Muscle weakness, mitochondrial dysfunction, and insulin resistance occur in many clinical conditions, and play a critical role in pulmonary complications and disabilities observed in patients which lead to significant reductions in quality of life and survival. The work proposed in this application will, in the long term, primarily benefit patients with heart failure and diabetes but also other conditions (e.g., cancer, ageing), as we aim to identify key mechanisms contributing to muscle dysfunction and how this can be prevented through novel small-molecule therapeutics. Therapeutic interventions, developed as a result of the outputs from this research, will contribute to improved human health in the medium term and have potential to extend survival in patients over the long-term. These research outputs will ultimately provide socio-economic benefits due to improved health and wellbeing, which will likely be due to reductions in disability, illness-based unemployment, and hospitalizations associated with fractures and mechanical-ventilation weaning problems. Healthcare professionals and services will also potentially benefit in the long term, through availability of improved treatment options.

Also in the long term, Government and other policy-makers (for example UK Chief Medical Officers via the Department of Health, and the European Society of Cardiology, who publish treatment guidelines) may benefit from the project outputs as they will help guide potential effectiveness of inhibiting molecular targets to deter heart failure progression. Novel biomarkers may also be identified to help aid more effective patient diagnosis and treatment.

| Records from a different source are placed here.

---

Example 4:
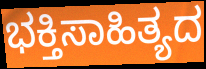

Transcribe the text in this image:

ಭಕ್ತಿಸಾಹಿತ್ಯದ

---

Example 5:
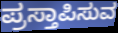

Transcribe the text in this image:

ಪ್ರಸ್ತಾಪಿಸುವ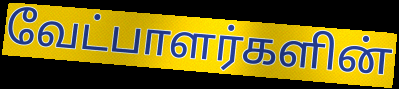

Our work on identifying mechanisms underlying muscle dysfunction in heart failure and developing novel small-molecule therapeutics has potential benefits for the commercial private sector, for example the pharmaceutical industry, which can use the outputs from this project to assist in the development of novel drugs used for the treatment of heart failure and other conditions. This may help foster a more competitive UK market in relation to drug development for myopathies.

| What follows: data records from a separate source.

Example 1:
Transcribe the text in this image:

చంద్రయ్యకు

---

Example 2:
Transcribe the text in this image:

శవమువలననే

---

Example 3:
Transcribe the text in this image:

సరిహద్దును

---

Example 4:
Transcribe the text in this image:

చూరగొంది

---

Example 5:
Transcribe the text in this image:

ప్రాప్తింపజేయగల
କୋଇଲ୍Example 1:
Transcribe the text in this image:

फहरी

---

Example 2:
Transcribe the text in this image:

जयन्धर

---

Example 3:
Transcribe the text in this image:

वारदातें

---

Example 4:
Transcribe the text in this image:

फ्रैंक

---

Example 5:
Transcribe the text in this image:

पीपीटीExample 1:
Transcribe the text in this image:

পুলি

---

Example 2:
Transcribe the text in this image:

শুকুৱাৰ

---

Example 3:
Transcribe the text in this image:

In the lifetime of this grant, the main non-academic beneficiaries will be the researchers on the grant, the scientific community (as described in the academic beneficiaries section) and the general public. The researchers will benefit through developing high level scientific skills and fostering oversees scientific and cultural exchange, thus developing their transferrable skills and equipping them for further careers in academic or industrial research to benefit the UK economy. Communication of these research outcomes of this project to a wider audience - through public lectures, schools outreach programmes and press releases - will provide benefit to the wider public by raising awareness of muscle weakness associated heart failure and diabetes, its causes, and potential lifestyle choices that may prevent its onset.

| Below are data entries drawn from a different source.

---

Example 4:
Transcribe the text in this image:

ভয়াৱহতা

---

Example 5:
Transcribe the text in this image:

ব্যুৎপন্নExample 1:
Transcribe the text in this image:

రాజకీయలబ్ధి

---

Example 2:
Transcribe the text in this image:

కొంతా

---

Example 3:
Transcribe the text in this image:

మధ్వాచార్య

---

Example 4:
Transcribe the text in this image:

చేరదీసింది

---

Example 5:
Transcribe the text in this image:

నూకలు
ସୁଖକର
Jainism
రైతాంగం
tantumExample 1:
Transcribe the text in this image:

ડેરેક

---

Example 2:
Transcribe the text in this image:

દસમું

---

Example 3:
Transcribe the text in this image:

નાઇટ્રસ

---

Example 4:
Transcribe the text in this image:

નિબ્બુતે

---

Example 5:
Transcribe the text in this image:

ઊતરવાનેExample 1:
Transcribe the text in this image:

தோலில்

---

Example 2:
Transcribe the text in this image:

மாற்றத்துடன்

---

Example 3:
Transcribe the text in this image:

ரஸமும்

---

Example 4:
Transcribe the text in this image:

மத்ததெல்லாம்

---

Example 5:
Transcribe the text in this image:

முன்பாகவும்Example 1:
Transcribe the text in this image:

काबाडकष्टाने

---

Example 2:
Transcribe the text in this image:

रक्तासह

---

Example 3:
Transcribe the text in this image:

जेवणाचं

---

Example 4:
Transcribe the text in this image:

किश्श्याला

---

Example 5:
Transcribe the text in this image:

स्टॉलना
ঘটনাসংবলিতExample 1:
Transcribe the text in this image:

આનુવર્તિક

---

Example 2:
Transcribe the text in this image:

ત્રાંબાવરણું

The information generated by this project will fulfil a number of MRC strategic aims: "Picking Research That Delivers". The project will deliver novel research tools, moving from cell to organism, to deliver improved health outcomes, including: 1) "Resilience, repair & replacement", through our novel work on identifying mechanisms and treatments of tissue disease to help improve mobility in many disease via regenerative medicine; 2) "Living a long and healthy life", as this project will contribute to preventing loss of functional mobility in disease and ageing. Further, this project also fulfils the MRC strategic aims "Research to People", through translation of research outputs to the clinical setting via our existing collaboration with clinicians and clinical scientists: and "Supporting Scientists" as this multi-disciplinary work will provide world-class research and training opportunities for the applicants, both in the UK and abroad.